Chapter 16: Atheism, Theism and Reality
Witnessing is the beginning of meditation; attainment of unity with the non-dual, with the supreme intelligence is its culmination. Witnessing is a means to the ultimate unity. One has to go beyond witnessing; even the witness should cease to be. Be cause as long as someone is a witness and there is something to be witnessed, as long as the observer and the observed are separate, duality will remain. A moment of meditation comes when both the observer and the observed disappear, and only pure consciousness remains. It is difficult to say who is the subject and who is the object, where the knower and the known melt and disappear into each other. As long as there is the slightest separation between the witness and the witnessed, know well that you have yet to transcend the mind.
That is why I say Arvind’s experience is not real. That which comes and goes can never be real; it is sheer imagination, a dream, a projection.
Then what is a true experience of reality? One that is everlasting and indestructible is a real experience; all else is a mind game. Arvind did not go beyond witnessing, he just stopped at that. And then he severed his relationship with Lele who had so fat taught only the rudiments of meditation. And this man had something of meditation in him; he was capable of leading Arvind further.
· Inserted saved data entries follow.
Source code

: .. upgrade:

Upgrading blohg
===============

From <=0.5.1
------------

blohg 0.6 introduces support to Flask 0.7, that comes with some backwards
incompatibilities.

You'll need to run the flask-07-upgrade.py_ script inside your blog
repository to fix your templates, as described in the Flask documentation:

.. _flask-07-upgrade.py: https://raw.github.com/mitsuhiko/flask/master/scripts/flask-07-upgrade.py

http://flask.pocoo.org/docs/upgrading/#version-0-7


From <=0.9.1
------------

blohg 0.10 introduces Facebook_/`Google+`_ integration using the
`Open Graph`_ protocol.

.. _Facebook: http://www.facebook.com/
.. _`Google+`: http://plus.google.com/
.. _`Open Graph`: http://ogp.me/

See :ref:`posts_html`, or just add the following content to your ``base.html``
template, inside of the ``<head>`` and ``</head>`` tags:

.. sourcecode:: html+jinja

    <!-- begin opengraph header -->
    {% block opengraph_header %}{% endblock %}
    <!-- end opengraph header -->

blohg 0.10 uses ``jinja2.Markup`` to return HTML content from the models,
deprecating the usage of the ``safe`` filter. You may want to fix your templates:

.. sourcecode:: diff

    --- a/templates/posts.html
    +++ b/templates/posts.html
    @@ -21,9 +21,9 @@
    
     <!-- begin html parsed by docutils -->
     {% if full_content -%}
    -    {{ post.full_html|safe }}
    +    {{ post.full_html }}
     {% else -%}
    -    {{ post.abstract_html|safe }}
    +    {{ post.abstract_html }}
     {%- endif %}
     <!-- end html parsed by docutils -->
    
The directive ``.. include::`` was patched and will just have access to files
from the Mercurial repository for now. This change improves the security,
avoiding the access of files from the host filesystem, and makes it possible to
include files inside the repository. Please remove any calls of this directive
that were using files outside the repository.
Arvind’s second meeting with Lele happened at a time when he himself had become a master. And his behavior during their second meeting was marked by a lack of respect and gratefulness towards Lele. Arvind tried to show that what Lele had taught him was of no consequence and might as well be forgotten.
Arvind is not alone. This situation has happened many times when seekers have stopped with their very first experience of meditation. The very early experiences of meditation are so blissful, so exhilarating and exciting, that a seeker comes to believe he has achieved all there is to be achieved. The most formidable obstacles in the spiritual path do not come in the form of the seeker’s attachments to his family and possessions, they invariably come in the form of his first experiences of meditation itself. The dangers that a seeker faces are more internal than external. These experiences are so delightful, so blissful that one wants to cling to them forever. Not only Arvind, but thousands of people have mistaken the stopover for the destination. If a caravanserai gives a traveler such comforts and happiness that he has never known before, it is not surprising if he quits his journey and makes a home of the caravanserai.
There is plenty of evidence that Arvind’s meditation never went an inch beyond what he had learned from Lele. For the rest of his life he taught his disciples and others the same rudiments of meditation that Lele had taught him in those first three days. Whoever went to him for guidance in meditation received Lele’s wine in Arvind’s bottle. There was nothing of his own, except that he, being an accomplished intellectual and a master of words, explained them in a sophisticated way and elaborated them into thousands of pages. I have scanned all his writings to see if he has said anything more than what he had borrowed from Lele, and I say he does not add anything worthwhile to Lele’s teachings. Lele was a simple man and said what he had to say simply. Arvind, on the other hand, is a complex man who can turn even a simple idea into a complicated treatise. But all he taught was simple witnessing.